Wednesday, July 19, 2017

I am sometimes overwhelmed by the needs in the lives of the people I want to help.  Many times there is nothing you can do but be there.  Last week, one of the members in my Sunday School class had a sweet daughter-in-law who was walking her dog and was hit by a car going full speed.  The driver, of course, had lost his license and had no insurance.

She had both legs broken, both arms broken, both ankles fractured, a broken pelvis, and a broken eye socket--not counting torn skin and surface wounds.  Nobody knows how she lived--but she is still alive.  She will be hospitalized for months and months, and it will take multiple surgeries to put her back together.  And of course, putting her back together will never restore her.  She is broken into pieces.  Things like that make us so sad.  We don't know what to do.  We just pray that she can manage to endure as God heals her wounds.

On the opposite side of the spectrum, Pat came by the house awhile ago with her horse Reagan--loaded in the horse trailer.  He is a rescue animal that she took in--somewhere between 25-26 years old.  He was was pitiful when she got him--you could see his bones.  He had been starved.  So she fed him, loved him and restored him to health.  But at that age, we all knew that he didn't have much life left.  However, this last year was so much better than the years that had gone before.  He was happy.  He gained close to 250 pounds.  Food makes a difference.  Love does too.  Food and love are sometimes all we have to give.

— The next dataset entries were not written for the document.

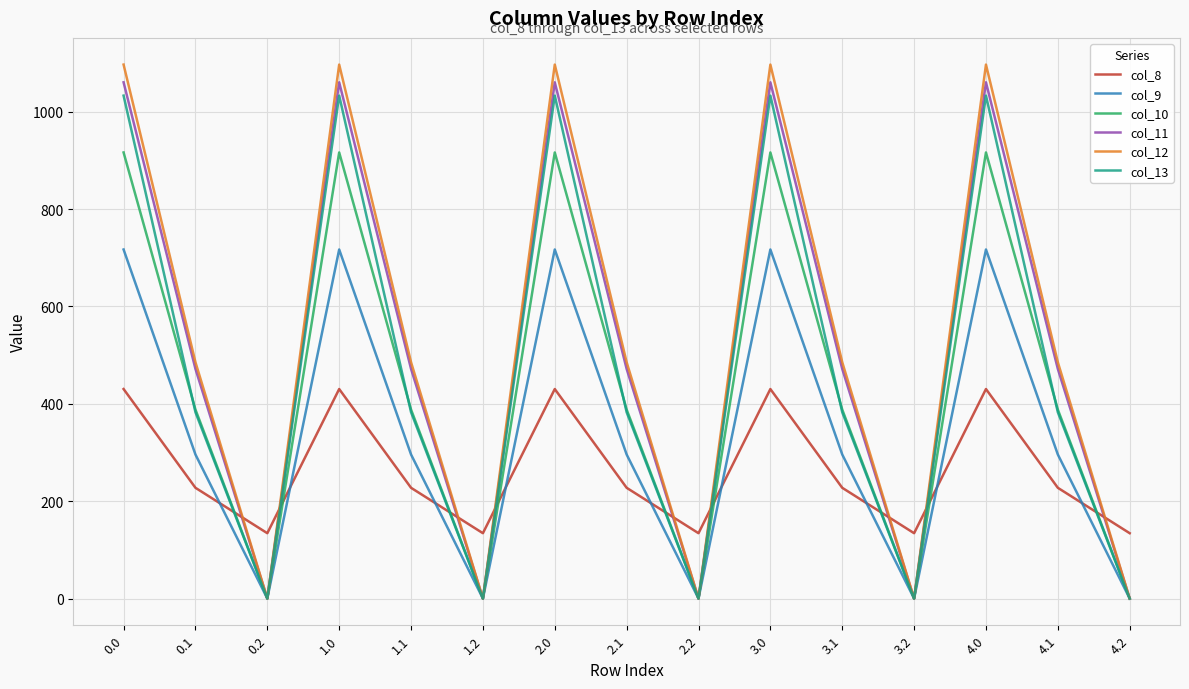

Reading left to right, transcribe all the data shown in this chart.

col_8: 430.3	227.5	134.2	430.3	227.5	134.2	430.3	227.5	134.2	430.3	227.5	134.2	430.3	227.5	134.2
col_9: 716.9	295.9	0.0	716.9	295.9	0.0	716.9	295.9	0.0	716.9	295.9	0.0	716.9	295.9	0.0
col_10: 916.2	388.1	0.0	916.2	388.1	0.0	916.2	388.1	0.0	916.2	388.1	0.0	916.2	388.1	0.0
col_11: 1060.3	471.7	0.0	1060.3	471.7	0.0	1060.3	471.7	0.0	1060.3	471.7	0.0	1060.3	471.7	0.0
col_12: 1096.7	485.4	0.0	1096.7	485.4	0.0	1096.7	485.4	0.0	1096.7	485.4	0.0	1096.7	485.4	0.0
col_13: 1032.9	382.7	0.0	1032.9	382.7	0.0	1032.9	382.7	0.0	1032.9	382.7	0.0	1032.9	382.7	0.0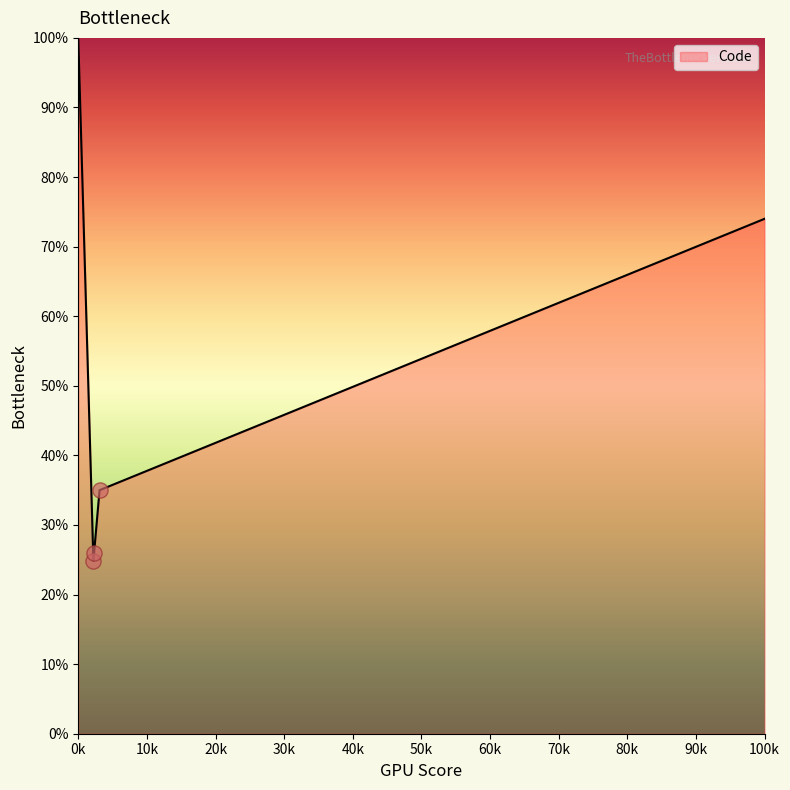

What is the maximum value shown in the chart?

100.0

Pat was on her way to the vet.  Reagan couldn't stay on his feet this morning.  He kept falling.  He was worn out.  "It's time," Pat said.  "I knew this day would come and I want to do the right thing for him."  She always talks to her animals so I asked her what she told him before he went to sleep.  "I said for him to tell Jesus that I apologize that he came to heaven without getting a bath."

She had a stallion once that she had poured her heart and soul into that got cancer and died at the age of four.  He was a beautiful, beautiful horse.  It broke Pat's heart.  She never raised another after that, because loosing him was so painful.  "What did you say to Faroh before he died," I asked her.  She said, "Well, he was pretty hard to deal with.  I told him not to bite Jesus."  That's Pat.  To the point.